The project, carried out at the Georg‑August University of Göttingen under the leadership of Prof. Dr. Steffen Schumann, aimed to advance the SHERPA event generator for high‑energy collider physics. Funded by the German Federal Ministry of Education and Research for the period 1 July 2018 to 30 June 2021 with a budget of €128 809.87, it was part of the ErUM‑FSP T02 consortium that supports the ATLAS experiment at the Large Hadron Collider. The work was carried out by three doctoral students—Stephan Bräuer, Daniel Reichelt, and Simon Luca Villani—supported by a visiting student, Timo Janssen, and involved close collaboration with the ATLAS Analysis Group Siegert at TU Dresden and with the broader theoretical community, including groups working on POWHEG and MadGraph5_aMC@NLO.

Technically, the project delivered several significant improvements to SHERPA. First, electroweak corrections were systematically incorporated into parton‑shower simulations. The virtual approximation of electroweak effects was extended and applied to reference processes such as Higgs‑boson pair production, enabling next‑to‑leading‑order accuracy in both the strong and weak couplings while retaining the parton‑shower framework. Real photon emissions were treated with the soft‑photon approximation of Yennie–Frautschi–Suura. Parallel to this, an electroweak Sudakov approximation was implemented and validated against the virtual method for Z‑boson pair production, providing an alternative, faster route to electroweak corrections. These developments directly increase the precision of Standard Model predictions used by ATLAS and CMS.
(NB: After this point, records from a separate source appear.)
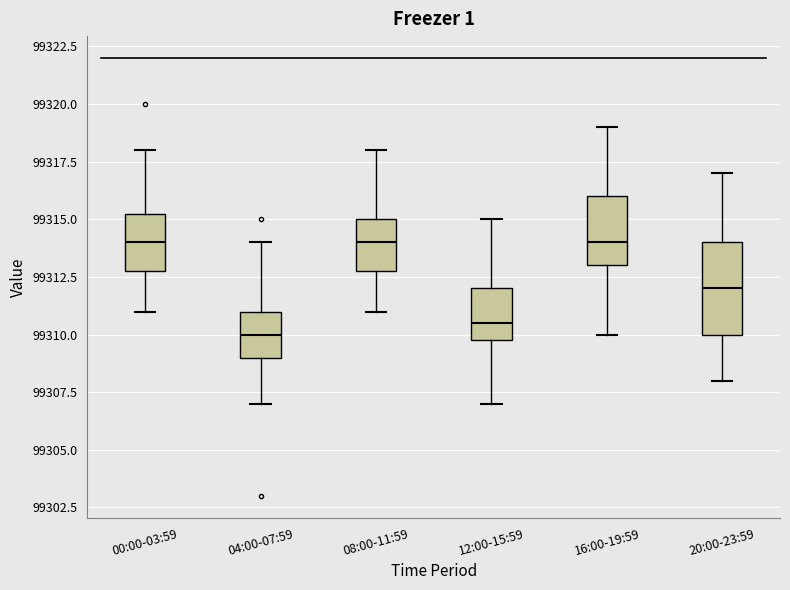

Comparing the boxes themselves (not the whiskers), which one is the tallest?

20:00-23:59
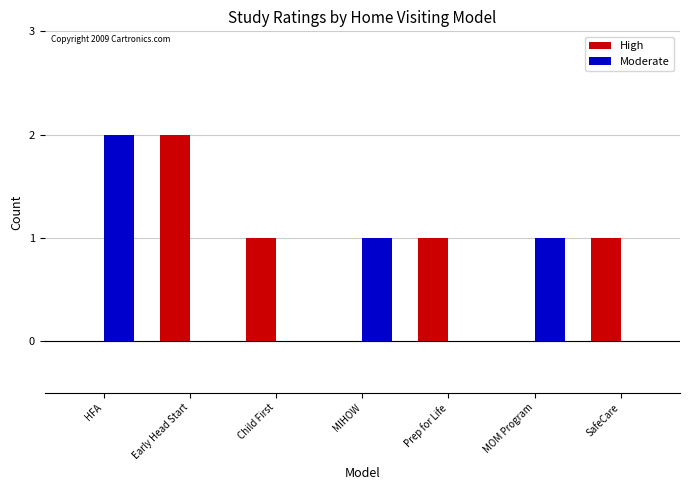

How many groups of bars are there?

7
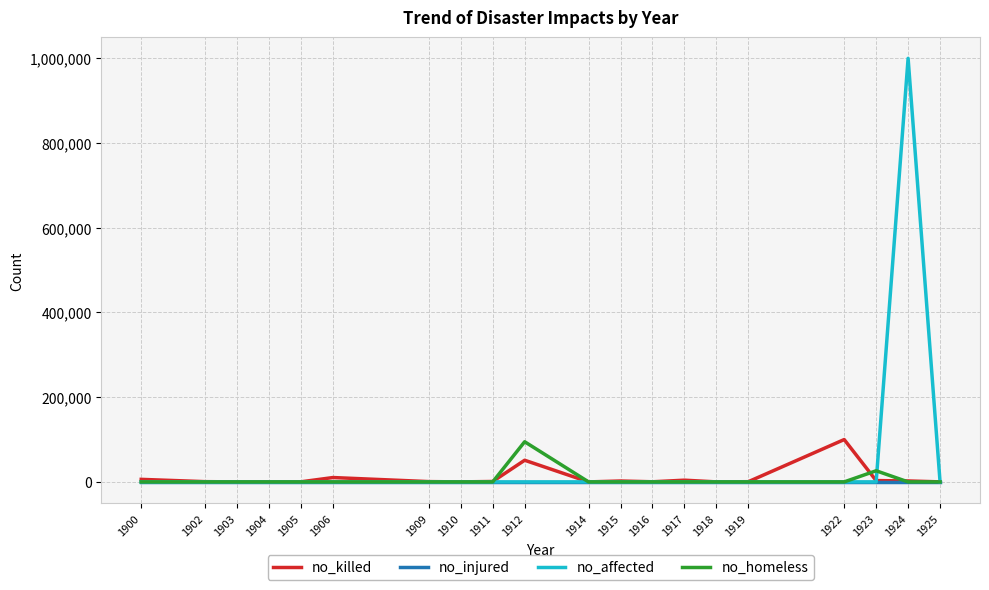

Which series has the largest range (max minus min)?

no_affected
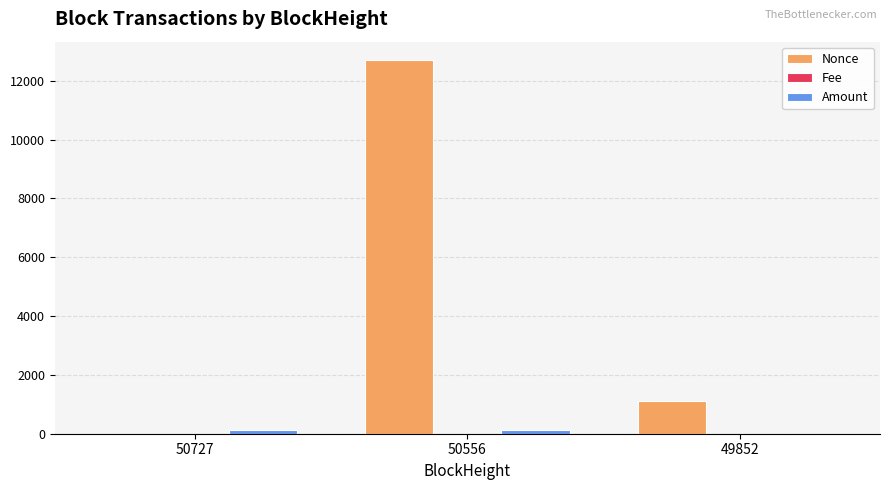

True or false: Nonce has a value of 12695.0 at 50556.

True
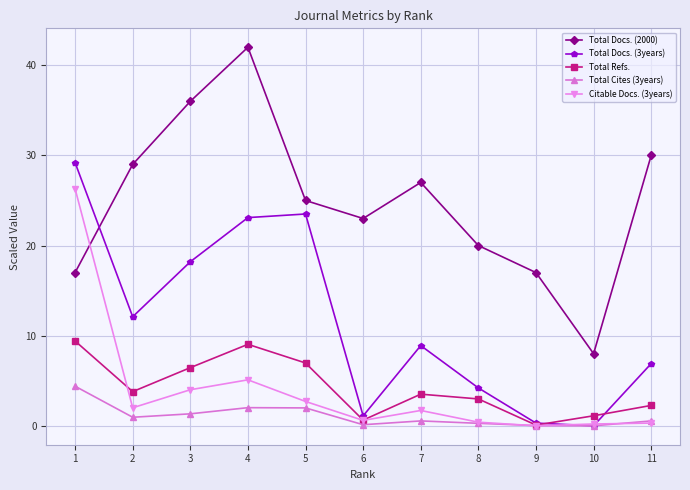

The Total Refs. series shows 0.1 at 9. True or false?

True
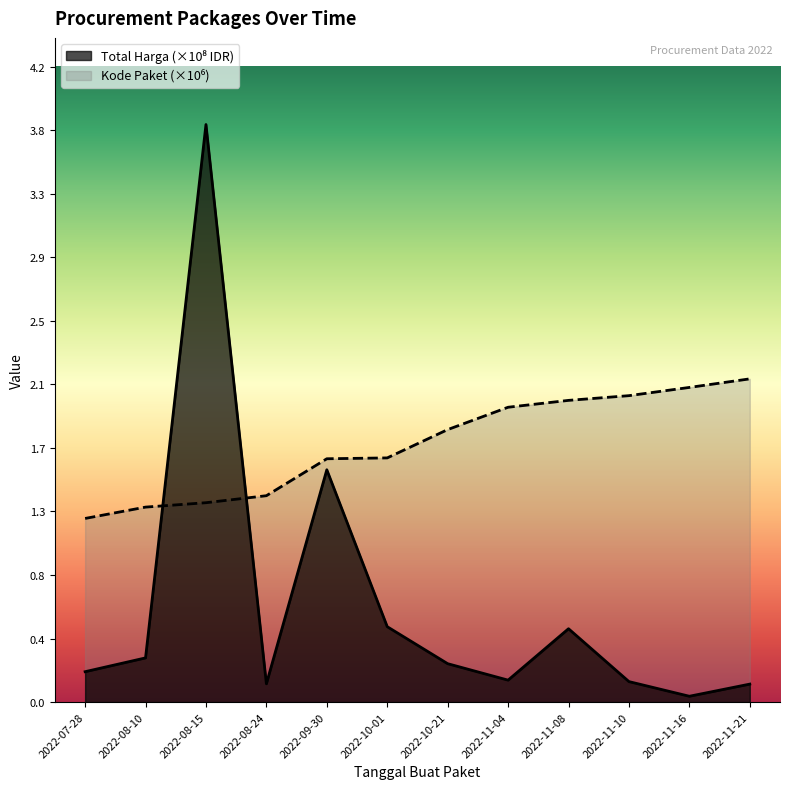

Is it true that Total Harga (Billions) equals 3.8 at 2022-08-15?

True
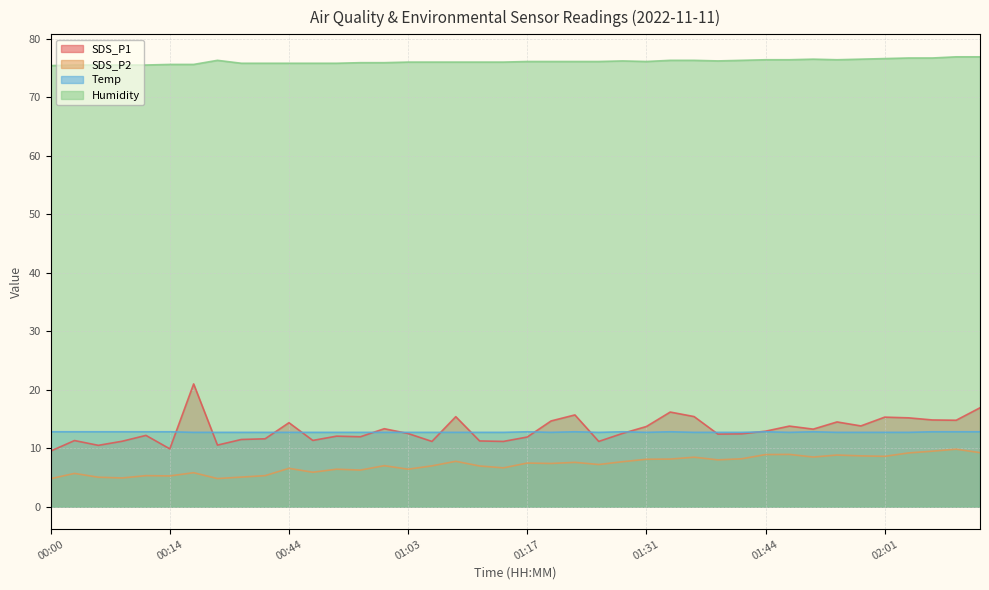

What is the smallest value displayed?

4.8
The project also explored machine‑learning techniques to enhance event generation efficiency. Normalising flows—a class of bijective neural‑network mappings—were investigated for phase‑space sampling. Early results show promising gains in unweighting efficiency, suggesting a viable path toward faster, higher‑statistics event samples. In addition, SHERPA was extended to perform semi‑analytic resummation of soft‑gluon emissions to next‑to‑leading logarithmic accuracy. This enabled the calculation of global event‑shape observables, such as Soft‑Drop‑groomed thrust, and jet‑substructure variables, including jet angularity. Comparisons of these predictions with CMS measurements demonstrated good agreement, validating the new resummation implementation and providing benchmarks for future analyses.

The outcomes of the project were released as open‑source SHERPA versions, ensuring immediate availability to the experimental collaborations. The new releases were integrated into ATLAS production software and analysis frameworks, and the improved electroweak and resummation modules are now routinely used in Standard Model studies. The project’s contributions also enriched the theoretical toolkit, offering the first multi‑purpose event generator implementation of machine‑learning‑based phase‑space sampling and a robust electroweak correction framework that can be adopted by other generators.

Overall, the project achieved its goals of enhancing SHERPA’s physics reach and computational performance, while fostering collaboration across experimental and theoretical communities. The work has strengthened the precision of collider predictions, supported the ATLAS and CMS analyses, and laid groundwork for future developments in event‑generation technology.